When I was five I would walk to my friends house at the other side of the neighborhood, well out of sight of mom. I had to walk along a busy street for part of it, until Mr. Guion and Mr. Murphy built a little wooden ladder I could climb over the fence between their yards. I can’t believe moms let kids do that, but it was 1966, and as the 3rd kid I was expendable anyway.
Sad to say, but given today’s headlines, this story only put one picture in my mind. The mom covered up for the step-dad.
550 unsolved murders? That makes me wonder how many murders they have actually solved?
I walked to my elementary school and home, a journey of about a mile or so, every day from when I was 5 years old, as did my little sister and my older brothers. Sometimes we walked together, sometimes we walked on our own, sometimes we met up with friends.
Although I walked the proper way to school the journey back home was shorter if you went down a steep path through a disused quarry, so we always did, getting very mucky along the way.
My mother also made me pick up bread for the family dinner from the baker’s along the way too. And when I got home if she wasn’t in, yes imagine that a kid coming home to a house with no adults in it, I was expected to peel and put on the stove a pot of potatoes.
Absolutely routine.
Did I live in some little Nirvana, well it was the 1970’s and I was living in the town of Derry, Northern Ireland where there were bombs and shootings on an almost daily basis.
I asked my mother, may God rest her, about this seeming insouciance to our personal safety, she just tutted and said, “sure that’s how it was back then we weren’t scared of every pedophile hiding behind a bush back then, and sure did it do ye a bit of harm?”
Can’t really argue about that, even if today I do drive my kids to school and watch them until they enter the doors of the building. Oh and any parent wishing to enter school grounds must wear specially issued photo-id and their cars must have numbered stickers registered with the school, something we would have thought was absurd when I was a kid.
Different times I supose.
Art Linkletter had a great story about young parents... When their firstborn child had a bloody nose they grabbed him and rushed him to the hospital... he was fine. When his sister - the second born had a bloody nose they used a warm washcloth and gently applied pressure. The bleeding stopped. When the third born was five and had a bloody nose, they told him to get outside and stop bleeding on the carpet... Third borns are loved, just in a more casual way...
In the mid 60s at 5 years old I walked 10 blocks to and from school.
It was a different time and people along the routes to the schools used to watch out for the children and keep the neighborhoods safer.

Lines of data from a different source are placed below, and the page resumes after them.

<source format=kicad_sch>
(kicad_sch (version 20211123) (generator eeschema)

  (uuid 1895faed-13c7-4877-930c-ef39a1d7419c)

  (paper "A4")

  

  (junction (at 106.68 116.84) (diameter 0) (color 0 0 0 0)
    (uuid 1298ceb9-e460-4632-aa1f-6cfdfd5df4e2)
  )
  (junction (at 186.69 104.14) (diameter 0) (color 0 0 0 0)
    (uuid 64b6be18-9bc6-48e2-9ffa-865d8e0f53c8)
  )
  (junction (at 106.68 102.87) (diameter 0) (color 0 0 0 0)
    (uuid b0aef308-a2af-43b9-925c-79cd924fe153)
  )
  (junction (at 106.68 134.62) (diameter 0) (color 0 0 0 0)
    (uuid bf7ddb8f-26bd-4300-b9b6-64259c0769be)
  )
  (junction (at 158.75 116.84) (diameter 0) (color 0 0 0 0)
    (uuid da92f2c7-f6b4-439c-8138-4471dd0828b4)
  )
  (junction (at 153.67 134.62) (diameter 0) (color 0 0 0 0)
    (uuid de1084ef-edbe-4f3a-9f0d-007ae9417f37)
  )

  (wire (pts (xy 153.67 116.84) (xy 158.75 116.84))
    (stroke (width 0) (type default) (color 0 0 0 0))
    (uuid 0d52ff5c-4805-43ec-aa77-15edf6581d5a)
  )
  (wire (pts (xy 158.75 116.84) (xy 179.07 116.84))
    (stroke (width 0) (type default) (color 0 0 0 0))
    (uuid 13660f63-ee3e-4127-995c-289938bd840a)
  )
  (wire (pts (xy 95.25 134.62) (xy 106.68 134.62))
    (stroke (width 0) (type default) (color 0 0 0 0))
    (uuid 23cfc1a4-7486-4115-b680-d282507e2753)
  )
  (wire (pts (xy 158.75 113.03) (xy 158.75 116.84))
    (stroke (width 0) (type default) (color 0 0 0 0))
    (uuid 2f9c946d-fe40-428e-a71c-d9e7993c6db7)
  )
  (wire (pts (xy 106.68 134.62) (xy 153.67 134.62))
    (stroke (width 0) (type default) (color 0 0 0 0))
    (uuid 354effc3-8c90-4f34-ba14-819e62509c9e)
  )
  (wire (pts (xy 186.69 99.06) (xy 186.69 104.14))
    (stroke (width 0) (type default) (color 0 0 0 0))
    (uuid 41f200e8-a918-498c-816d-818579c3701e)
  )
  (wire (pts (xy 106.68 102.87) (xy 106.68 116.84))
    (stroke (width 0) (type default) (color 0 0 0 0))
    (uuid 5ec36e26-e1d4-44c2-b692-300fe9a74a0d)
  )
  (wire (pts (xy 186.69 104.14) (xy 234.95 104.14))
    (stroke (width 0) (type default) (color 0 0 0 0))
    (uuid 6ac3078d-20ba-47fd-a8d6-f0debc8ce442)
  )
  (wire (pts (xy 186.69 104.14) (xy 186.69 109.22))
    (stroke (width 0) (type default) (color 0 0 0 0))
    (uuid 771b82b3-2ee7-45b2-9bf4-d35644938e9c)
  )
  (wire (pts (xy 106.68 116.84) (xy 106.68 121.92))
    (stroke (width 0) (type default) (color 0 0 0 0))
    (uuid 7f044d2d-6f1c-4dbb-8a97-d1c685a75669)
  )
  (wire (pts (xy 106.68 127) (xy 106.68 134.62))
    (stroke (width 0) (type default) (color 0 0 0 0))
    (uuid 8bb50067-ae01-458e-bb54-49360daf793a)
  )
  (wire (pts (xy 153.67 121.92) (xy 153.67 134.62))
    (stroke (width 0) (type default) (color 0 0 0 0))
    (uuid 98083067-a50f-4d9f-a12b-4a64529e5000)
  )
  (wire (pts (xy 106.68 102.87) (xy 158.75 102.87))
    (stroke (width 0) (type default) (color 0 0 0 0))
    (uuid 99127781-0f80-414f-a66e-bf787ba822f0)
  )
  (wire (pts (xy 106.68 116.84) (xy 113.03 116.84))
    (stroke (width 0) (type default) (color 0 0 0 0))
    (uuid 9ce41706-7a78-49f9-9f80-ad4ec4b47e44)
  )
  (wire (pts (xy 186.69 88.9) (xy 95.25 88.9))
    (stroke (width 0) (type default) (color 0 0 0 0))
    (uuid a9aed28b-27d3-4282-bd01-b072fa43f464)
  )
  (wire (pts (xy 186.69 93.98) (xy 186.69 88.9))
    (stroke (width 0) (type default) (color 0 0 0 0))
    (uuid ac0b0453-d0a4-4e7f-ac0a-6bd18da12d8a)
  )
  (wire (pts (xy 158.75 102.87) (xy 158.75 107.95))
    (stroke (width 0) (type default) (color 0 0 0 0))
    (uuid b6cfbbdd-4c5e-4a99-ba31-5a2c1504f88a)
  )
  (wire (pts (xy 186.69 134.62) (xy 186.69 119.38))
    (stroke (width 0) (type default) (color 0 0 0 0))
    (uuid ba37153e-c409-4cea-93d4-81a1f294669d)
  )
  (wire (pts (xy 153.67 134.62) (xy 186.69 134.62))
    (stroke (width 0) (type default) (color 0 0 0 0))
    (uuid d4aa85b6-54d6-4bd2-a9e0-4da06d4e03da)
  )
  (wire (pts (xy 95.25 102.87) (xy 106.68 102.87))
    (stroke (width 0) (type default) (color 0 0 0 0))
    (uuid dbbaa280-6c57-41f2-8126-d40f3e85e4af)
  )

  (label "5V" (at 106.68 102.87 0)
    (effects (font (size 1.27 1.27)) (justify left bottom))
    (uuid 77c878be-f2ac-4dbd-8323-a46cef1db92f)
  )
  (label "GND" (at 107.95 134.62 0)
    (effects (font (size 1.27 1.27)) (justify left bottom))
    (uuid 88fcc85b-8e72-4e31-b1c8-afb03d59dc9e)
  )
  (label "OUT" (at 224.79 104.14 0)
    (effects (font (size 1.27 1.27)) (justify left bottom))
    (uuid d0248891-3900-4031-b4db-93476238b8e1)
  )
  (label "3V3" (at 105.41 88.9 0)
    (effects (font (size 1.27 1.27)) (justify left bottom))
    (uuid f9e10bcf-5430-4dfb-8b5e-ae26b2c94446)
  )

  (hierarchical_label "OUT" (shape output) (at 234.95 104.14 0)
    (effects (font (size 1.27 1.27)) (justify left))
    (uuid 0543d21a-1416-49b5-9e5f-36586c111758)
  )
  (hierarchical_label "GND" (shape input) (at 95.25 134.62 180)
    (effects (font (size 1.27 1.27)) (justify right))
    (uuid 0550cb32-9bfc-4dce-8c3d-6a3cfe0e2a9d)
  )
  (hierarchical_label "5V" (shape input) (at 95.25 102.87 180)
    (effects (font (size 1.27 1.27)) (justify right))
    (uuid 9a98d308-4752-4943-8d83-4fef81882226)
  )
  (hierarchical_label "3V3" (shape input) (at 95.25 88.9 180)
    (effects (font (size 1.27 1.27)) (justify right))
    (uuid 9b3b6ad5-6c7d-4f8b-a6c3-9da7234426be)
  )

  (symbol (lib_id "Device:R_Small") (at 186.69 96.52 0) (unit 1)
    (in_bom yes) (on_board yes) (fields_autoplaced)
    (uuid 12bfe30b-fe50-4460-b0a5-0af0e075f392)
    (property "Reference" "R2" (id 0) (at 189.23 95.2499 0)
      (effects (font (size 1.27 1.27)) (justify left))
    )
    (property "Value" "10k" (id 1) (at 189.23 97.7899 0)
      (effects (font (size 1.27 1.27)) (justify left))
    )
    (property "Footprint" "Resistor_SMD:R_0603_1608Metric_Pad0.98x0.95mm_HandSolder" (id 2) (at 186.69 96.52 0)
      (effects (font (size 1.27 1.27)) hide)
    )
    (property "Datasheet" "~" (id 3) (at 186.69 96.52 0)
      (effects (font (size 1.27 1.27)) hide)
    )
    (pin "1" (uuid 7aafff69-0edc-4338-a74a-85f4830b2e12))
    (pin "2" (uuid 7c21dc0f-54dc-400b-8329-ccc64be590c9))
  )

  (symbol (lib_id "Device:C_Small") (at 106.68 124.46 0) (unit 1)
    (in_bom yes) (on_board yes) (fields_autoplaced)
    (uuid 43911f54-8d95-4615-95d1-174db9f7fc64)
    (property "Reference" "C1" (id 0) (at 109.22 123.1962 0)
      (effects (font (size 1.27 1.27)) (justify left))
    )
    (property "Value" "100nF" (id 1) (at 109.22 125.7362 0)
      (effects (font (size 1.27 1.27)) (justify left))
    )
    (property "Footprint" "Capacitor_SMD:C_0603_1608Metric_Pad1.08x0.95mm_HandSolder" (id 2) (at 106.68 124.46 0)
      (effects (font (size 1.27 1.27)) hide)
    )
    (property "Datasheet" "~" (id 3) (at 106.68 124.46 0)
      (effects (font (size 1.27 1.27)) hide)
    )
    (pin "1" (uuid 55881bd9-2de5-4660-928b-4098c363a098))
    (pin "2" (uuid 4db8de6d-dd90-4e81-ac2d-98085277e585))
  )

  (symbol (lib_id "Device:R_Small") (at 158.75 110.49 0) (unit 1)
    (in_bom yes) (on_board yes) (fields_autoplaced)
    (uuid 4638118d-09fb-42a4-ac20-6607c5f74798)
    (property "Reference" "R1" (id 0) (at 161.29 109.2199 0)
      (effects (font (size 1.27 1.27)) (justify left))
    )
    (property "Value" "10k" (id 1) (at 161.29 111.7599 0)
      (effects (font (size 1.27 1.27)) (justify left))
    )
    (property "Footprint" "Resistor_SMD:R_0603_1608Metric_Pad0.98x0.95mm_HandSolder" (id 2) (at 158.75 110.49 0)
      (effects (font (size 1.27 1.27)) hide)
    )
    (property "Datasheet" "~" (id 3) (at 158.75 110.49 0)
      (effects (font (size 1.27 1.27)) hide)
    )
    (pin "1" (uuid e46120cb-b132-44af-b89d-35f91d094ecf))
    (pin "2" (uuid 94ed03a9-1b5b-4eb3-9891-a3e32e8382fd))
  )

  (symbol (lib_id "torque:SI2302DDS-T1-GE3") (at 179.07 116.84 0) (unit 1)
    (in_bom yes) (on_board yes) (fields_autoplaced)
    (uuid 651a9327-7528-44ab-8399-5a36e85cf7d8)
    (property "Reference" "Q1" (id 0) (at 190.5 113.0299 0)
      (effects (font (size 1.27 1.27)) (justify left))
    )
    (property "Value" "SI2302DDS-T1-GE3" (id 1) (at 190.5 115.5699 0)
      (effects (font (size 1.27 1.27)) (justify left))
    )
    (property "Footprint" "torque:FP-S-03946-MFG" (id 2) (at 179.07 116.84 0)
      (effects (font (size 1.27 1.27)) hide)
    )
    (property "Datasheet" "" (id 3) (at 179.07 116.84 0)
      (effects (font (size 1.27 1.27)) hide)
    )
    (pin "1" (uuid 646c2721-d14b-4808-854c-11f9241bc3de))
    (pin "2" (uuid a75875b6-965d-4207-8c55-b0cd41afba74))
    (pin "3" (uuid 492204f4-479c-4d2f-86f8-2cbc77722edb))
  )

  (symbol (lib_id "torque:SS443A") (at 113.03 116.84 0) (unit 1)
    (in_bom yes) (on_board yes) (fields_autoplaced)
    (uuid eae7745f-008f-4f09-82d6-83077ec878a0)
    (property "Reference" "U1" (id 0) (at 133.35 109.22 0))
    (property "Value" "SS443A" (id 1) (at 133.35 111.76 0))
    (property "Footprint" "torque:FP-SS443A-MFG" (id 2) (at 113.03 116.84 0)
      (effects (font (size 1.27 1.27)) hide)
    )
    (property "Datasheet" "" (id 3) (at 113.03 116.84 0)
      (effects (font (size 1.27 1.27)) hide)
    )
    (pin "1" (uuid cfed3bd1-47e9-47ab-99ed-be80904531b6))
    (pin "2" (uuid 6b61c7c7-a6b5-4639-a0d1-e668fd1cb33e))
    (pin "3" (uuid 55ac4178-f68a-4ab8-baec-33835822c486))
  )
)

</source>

i didn’t go to school alone in kindergarten. by 2nd grade i walked a few blocks to and from school, in a safer suburban neighborhood.
You must have been scarred by the experience. You ended up as a secret agent.

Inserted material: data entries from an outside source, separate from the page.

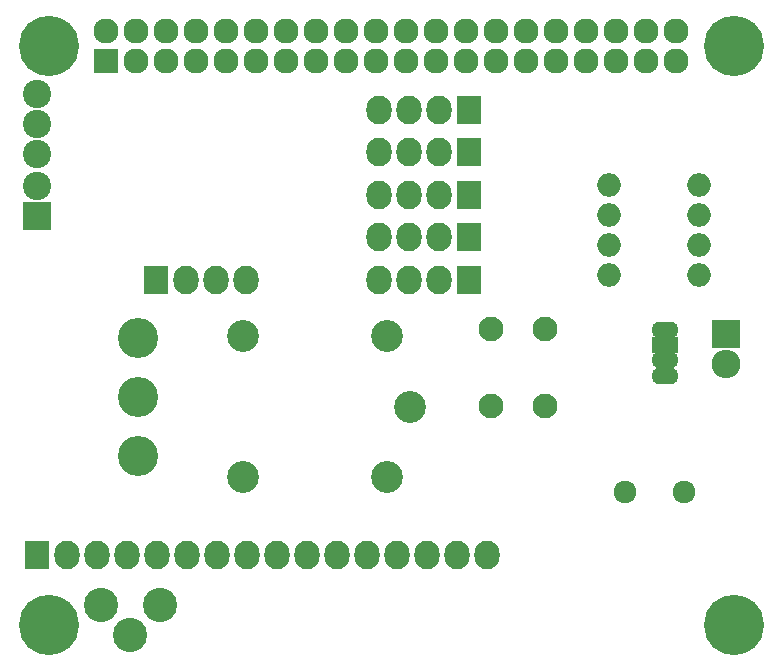
<source format=gbs>
G04 #@! TF.FileFunction,Soldermask,Bot*
%FSLAX46Y46*%
G04 Gerber Fmt 4.6, Leading zero omitted, Abs format (unit mm)*
G04 Created by KiCad (PCBNEW 4.0.4+dfsg1-stable) date Thu Dec 22 13:39:03 2016*
%MOMM*%
%LPD*%
G01*
G04 APERTURE LIST*
%ADD10C,0.100000*%
%ADD11C,3.400000*%
%ADD12R,2.127200X2.127200*%
%ADD13O,2.127200X2.127200*%
%ADD14O,2.305000X1.400000*%
%ADD15R,2.305000X1.400000*%
%ADD16C,5.100000*%
%ADD17R,2.432000X2.432000*%
%ADD18O,2.432000X2.432000*%
%ADD19O,2.000000X2.000000*%
%ADD20R,2.127200X2.432000*%
%ADD21O,2.127200X2.432000*%
%ADD22C,2.400000*%
%ADD23R,2.400000X2.400000*%
%ADD24C,2.700000*%
%ADD25C,2.900000*%
%ADD26C,1.924000*%
%ADD27C,2.100000*%
G04 APERTURE END LIST*
D10*
D11*
X109050000Y-96810000D03*
X109050000Y-101810000D03*
X109050000Y-106810000D03*
D12*
X106370000Y-73370000D03*
D13*
X106370000Y-70830000D03*
X108910000Y-73370000D03*
X108910000Y-70830000D03*
X111450000Y-73370000D03*
X111450000Y-70830000D03*
X113990000Y-73370000D03*
X113990000Y-70830000D03*
X116530000Y-73370000D03*
X116530000Y-70830000D03*
X119070000Y-73370000D03*
X119070000Y-70830000D03*
X121610000Y-73370000D03*
X121610000Y-70830000D03*
X124150000Y-73370000D03*
X124150000Y-70830000D03*
X126690000Y-73370000D03*
X126690000Y-70830000D03*
X129230000Y-73370000D03*
X129230000Y-70830000D03*
X131770000Y-73370000D03*
X131770000Y-70830000D03*
X134310000Y-73370000D03*
X134310000Y-70830000D03*
X136850000Y-73370000D03*
X136850000Y-70830000D03*
X139390000Y-73370000D03*
X139390000Y-70830000D03*
X141930000Y-73370000D03*
X141930000Y-70830000D03*
X144470000Y-73370000D03*
X144470000Y-70830000D03*
X147010000Y-73370000D03*
X147010000Y-70830000D03*
X149550000Y-73370000D03*
X149550000Y-70830000D03*
X152090000Y-73370000D03*
X152090000Y-70830000D03*
X154630000Y-73370000D03*
X154630000Y-70830000D03*
D14*
X153700000Y-96100000D03*
D15*
X153700000Y-97400000D03*
D14*
X153700000Y-98700000D03*
X153700000Y-100000000D03*
D16*
X159500000Y-121100000D03*
X159500000Y-72100000D03*
X101500000Y-72100000D03*
X101500000Y-121100000D03*
D17*
X158800000Y-96500000D03*
D18*
X158800000Y-99040000D03*
D19*
X148970000Y-83860000D03*
X148970000Y-86400000D03*
X148970000Y-88940000D03*
X148970000Y-91480000D03*
X156590000Y-91480000D03*
X156590000Y-88940000D03*
X156590000Y-86400000D03*
X156590000Y-83860000D03*
D20*
X100540000Y-115202000D03*
D21*
X103080000Y-115202000D03*
X105620000Y-115202000D03*
X108160000Y-115202000D03*
X110700000Y-115202000D03*
X113240000Y-115202000D03*
X115780000Y-115202000D03*
X118320000Y-115202000D03*
X120860000Y-115202000D03*
X123400000Y-115202000D03*
X125940000Y-115202000D03*
X128480000Y-115202000D03*
X131020000Y-115202000D03*
X133560000Y-115202000D03*
X136100000Y-115202000D03*
X138640000Y-115202000D03*
D22*
X100540000Y-76140000D03*
X100540000Y-78680000D03*
X100540000Y-81220000D03*
D23*
X100520000Y-86500000D03*
D22*
X100520000Y-83960000D03*
D20*
X110600000Y-91900000D03*
D21*
X113140000Y-91900000D03*
X115680000Y-91900000D03*
X118220000Y-91900000D03*
D20*
X137100000Y-91900000D03*
D21*
X134560000Y-91900000D03*
X132020000Y-91900000D03*
X129480000Y-91900000D03*
D20*
X137100000Y-77500000D03*
D21*
X134560000Y-77500000D03*
X132020000Y-77500000D03*
X129480000Y-77500000D03*
D20*
X137100000Y-88300000D03*
D21*
X134560000Y-88300000D03*
X132020000Y-88300000D03*
X129480000Y-88300000D03*
D20*
X137100000Y-84700000D03*
D21*
X134560000Y-84700000D03*
X132020000Y-84700000D03*
X129480000Y-84700000D03*
D20*
X137100000Y-81100000D03*
D21*
X134560000Y-81100000D03*
X132020000Y-81100000D03*
X129480000Y-81100000D03*
D24*
X117920000Y-96620000D03*
X130120000Y-96620000D03*
X117920000Y-108620000D03*
X130120000Y-108620000D03*
X132120000Y-102620000D03*
D25*
X105890000Y-119420000D03*
X108390000Y-121920000D03*
X110890000Y-119420000D03*
D26*
X150300000Y-109870000D03*
X155300000Y-109870000D03*
D27*
X138980000Y-96060000D03*
X143480000Y-96060000D03*
X138980000Y-102560000D03*
X143480000Y-102560000D03*
M02*

</source>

Not in 1975. In the early 60’s, when I was in kindergarten, EVERYONE walked. You saw no cars. Mothers had other little ones at home and people had one car families - the men took the cars to work often, and mom stayed at home without the car. Usually one Mom on the block had a car in case of an emergency. But everyone walked to school. That’s why there was no worry about child obesity at the time.
Also, you didn’t worry so much about anything happening to your child because there were so many kids on the way to school. There was always someone in sight.
I am about 10 years older than you, and in the early 50s there were almost no families with 2 cars. But, there were many employers who had several local fathers who worked at the same facility. So, the men got together in groups of 4 and carpooled. The task of driving the fifth day of the week rotated, and I remember my mom complaining when she had to be without the car two days in the same week.
Mom's been mad at me ever since.
Actually, here in Toronto it’s still safe for kids to get around on their own in most neighbourhoods. By the time I was six (1969), if I needed to get somewhere on public transit then my parents would take me the first time, I’d take them the second time, then the third time I was on my own.